Quick Note Ahead of Trump’s Address on Thursday
He’s priming the field
Trump is going to tell you Georgia’s Senate seats were stolen and he is going to use this as a basis to try to cancel the midterms.
Here are the facts:
He has already floated canceling the midterms twice this year. In January he told Reuters, talking about the midterms and the seats Republicans could lose, “we shouldn’t even have an election.” He said something similar to a room full of House Republicans.
The White House said he was joking. When a reporter asked whether the President finds canceling elections funny, the press secretary asked him if he had been in the room.
He can’t cancel them. No president can. The dates are set by statute and the elections are run by thousands of local officials in every state. Even the Republican former recorder of Maricopa County says the idea misunderstands how elections actually work.
Here’s what he’s doing instead: sowing distrust in elections so much that they can try to call off the elections.
Georgia Public Broadcasting went and counted. In the 1,387 precincts Trump won in November 2020, about 310,000 fewer people voted in the January runoffs. Ossoff won by 55,000. Warnock by 94,000. The dropoff in Trump’s own precincts was more than double both margins combined.
The Atlanta Journal-Constitution went through the voting records and found 752,000 Georgians who cast a ballot in November and never came back in January. More than half were white. Many were rural. The steepest drops came in Marjorie Taylor Greene’s district and Buddy Carter’s.
Their poll found that more than three quarters of Georgia Republicans believed there had been widespread fraud. Four percent of Democrats did.
They found one of the men who stayed home. Craig Roland, 61, of Rome, Georgia. He told them he didn’t believe his vote would count. “What good would it have done to vote?” He said he doesn’t know if he’ll ever vote again.
He didn’t lose those seats to fraud. He talked his own voters out of voting, and Craig Roland is still not voting.
Here is what he did about it.
January 5, 9:03 in the morning. Kurt Olsen, who has spent years denying the 2020 election and now works in the White House, formally refers Fulton County to the Justice Department.
January 5, 8:36 that night. The same day. DOJ files to dismiss the civil lawsuit it had been using to try to obtain Fulton County’s ballots.
January 28. FBI agents carry nearly 700 boxes out of the Fulton County elections warehouse. The original ballots. The tabulator tapes.
The ballot images. Georgia’s 2020 voter rolls. Legal experts told CNN the case moved unusually fast for its kind.

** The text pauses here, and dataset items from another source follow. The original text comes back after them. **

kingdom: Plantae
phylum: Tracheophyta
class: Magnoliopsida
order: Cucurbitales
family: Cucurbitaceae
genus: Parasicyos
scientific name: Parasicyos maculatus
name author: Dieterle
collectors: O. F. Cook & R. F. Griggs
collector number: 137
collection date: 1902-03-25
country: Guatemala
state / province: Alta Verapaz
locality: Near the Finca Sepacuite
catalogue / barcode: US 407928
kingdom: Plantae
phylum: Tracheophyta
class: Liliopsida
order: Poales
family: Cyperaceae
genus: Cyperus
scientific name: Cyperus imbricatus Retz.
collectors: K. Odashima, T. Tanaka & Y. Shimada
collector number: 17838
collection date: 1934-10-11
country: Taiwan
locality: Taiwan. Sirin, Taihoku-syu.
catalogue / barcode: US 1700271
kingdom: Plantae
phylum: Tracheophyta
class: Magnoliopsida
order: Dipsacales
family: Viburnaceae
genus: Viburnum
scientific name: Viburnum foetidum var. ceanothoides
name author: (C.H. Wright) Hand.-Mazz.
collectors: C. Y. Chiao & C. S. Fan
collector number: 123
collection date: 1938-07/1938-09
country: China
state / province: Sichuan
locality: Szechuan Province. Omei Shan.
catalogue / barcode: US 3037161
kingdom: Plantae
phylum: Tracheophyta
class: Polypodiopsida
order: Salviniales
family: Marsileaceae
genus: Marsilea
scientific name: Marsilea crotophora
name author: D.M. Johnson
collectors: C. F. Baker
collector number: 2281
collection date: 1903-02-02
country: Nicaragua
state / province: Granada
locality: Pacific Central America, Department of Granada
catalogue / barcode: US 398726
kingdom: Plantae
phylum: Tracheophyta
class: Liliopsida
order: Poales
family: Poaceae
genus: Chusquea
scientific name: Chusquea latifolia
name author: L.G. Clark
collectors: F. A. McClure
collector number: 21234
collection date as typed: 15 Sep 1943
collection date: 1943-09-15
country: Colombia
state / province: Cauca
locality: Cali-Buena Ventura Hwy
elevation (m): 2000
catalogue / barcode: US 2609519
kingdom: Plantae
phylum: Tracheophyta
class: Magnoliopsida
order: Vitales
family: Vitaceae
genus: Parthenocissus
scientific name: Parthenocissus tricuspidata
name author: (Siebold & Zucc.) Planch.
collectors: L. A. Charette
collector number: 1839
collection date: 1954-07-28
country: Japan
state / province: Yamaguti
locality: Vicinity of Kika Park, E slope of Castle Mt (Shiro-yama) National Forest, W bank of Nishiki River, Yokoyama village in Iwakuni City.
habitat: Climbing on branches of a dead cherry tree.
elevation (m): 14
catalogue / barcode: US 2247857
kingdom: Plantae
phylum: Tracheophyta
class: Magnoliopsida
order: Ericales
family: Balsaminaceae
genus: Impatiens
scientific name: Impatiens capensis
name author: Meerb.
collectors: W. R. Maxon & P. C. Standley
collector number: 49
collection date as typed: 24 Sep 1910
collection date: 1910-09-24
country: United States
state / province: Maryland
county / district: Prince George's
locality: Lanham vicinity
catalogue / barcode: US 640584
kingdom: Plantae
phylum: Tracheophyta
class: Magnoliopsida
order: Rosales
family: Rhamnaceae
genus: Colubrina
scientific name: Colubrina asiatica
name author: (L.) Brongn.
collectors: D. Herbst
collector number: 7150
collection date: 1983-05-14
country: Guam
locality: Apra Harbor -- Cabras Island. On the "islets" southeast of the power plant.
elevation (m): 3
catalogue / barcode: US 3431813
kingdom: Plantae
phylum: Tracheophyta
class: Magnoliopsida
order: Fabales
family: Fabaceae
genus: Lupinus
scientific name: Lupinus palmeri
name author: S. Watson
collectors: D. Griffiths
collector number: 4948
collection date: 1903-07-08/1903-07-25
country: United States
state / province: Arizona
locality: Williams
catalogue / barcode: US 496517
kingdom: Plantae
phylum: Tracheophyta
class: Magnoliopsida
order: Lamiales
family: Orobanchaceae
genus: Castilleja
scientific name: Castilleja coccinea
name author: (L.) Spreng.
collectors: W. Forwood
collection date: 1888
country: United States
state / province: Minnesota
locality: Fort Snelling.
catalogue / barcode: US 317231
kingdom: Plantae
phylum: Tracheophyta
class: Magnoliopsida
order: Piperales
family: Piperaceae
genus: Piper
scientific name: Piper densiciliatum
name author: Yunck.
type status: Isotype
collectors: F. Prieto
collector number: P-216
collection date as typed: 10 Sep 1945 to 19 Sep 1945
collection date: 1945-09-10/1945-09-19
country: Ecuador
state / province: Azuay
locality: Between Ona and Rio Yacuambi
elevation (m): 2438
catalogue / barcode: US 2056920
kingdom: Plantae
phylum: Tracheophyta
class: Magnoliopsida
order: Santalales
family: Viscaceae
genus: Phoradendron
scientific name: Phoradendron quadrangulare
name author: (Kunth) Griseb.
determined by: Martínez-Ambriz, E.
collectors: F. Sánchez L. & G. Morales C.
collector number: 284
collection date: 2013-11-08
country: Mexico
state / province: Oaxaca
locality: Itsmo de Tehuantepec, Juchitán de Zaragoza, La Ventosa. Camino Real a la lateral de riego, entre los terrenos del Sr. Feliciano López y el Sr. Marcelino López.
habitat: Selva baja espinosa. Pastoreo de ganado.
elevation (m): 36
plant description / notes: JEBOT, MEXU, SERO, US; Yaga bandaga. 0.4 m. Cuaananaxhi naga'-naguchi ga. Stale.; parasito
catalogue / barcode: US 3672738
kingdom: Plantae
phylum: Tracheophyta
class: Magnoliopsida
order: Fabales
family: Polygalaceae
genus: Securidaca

That timeline is not mine. It is the Justice Department’s own, filed in court after a federal judge ordered them to produce it. Fulton County told the judge what they believe it was: a pretext to get records this administration could not secure through the civil process.
The chairman of the county commission said he was never told where the ballots went, and that he can no longer assure anyone they are secure.
The Director of National Intelligence, Tulsi Gabbard, was at the warehouse in person. At a county ballot depot in Union City, Georgia.
His own Justice Department, in his first term, found no evidence of fraud that could have changed 2020.
On Thursday he is expected to announce newly declassified intelligence reports that, in MS NOW’s careful wording, the White House says reveal foreign plans to interfere in the 2020 election. Read that phrasing again. Nobody is reporting that the documents show it. They are reporting that the White House says they do.
The Director of National Intelligence is the person who declassifies intelligence.
He told the New York Times that he always respects the results of elections, and then that the elections in this country are rigged. The election that has not happened yet is in November. By then the agency that certifies America’s voting machines will still have zero members and still be unable to act. The Justice Department will still be holding Georgia’s ballots.
He is not investigating the last election. He is building the case against the next one.
Georgia is not the exception. It's the model.
His DOJ is suing two dozen states for their voter rolls. Courts have repeatedly ruled these demands illegal.
It sent monitors into six states. Five have Democratic governors. Detroit's clerk says the monitors DOJ cited in its own letter were never there.
It sent letters to all fifty states threatening election officials with criminal prosecution.
One state’s ballots. Twenty-four states’ voter rolls. Fifty states’ officials. The machines themselves.
And last week he fired both Democratic commissioners of the Election Assistance Commission by email.
The Republican had already quit. The agency that certifies America’s voting machines has zero members and cannot act.
Raphael Warnock, one of the two senators Trump is about to call illegitimate, already told you what it's for: he is rigging the rules ahead of the midterms.
And the logic doesn't make sense:
Warnock has won 2 primaries, 2 generals, and 2 run offs.
Ossoff had to win a primary, a general, and a runoff.
Every piece of that was in place before a single vote is cast in November.
Thursday isn’t about 2020. It’s about 2026.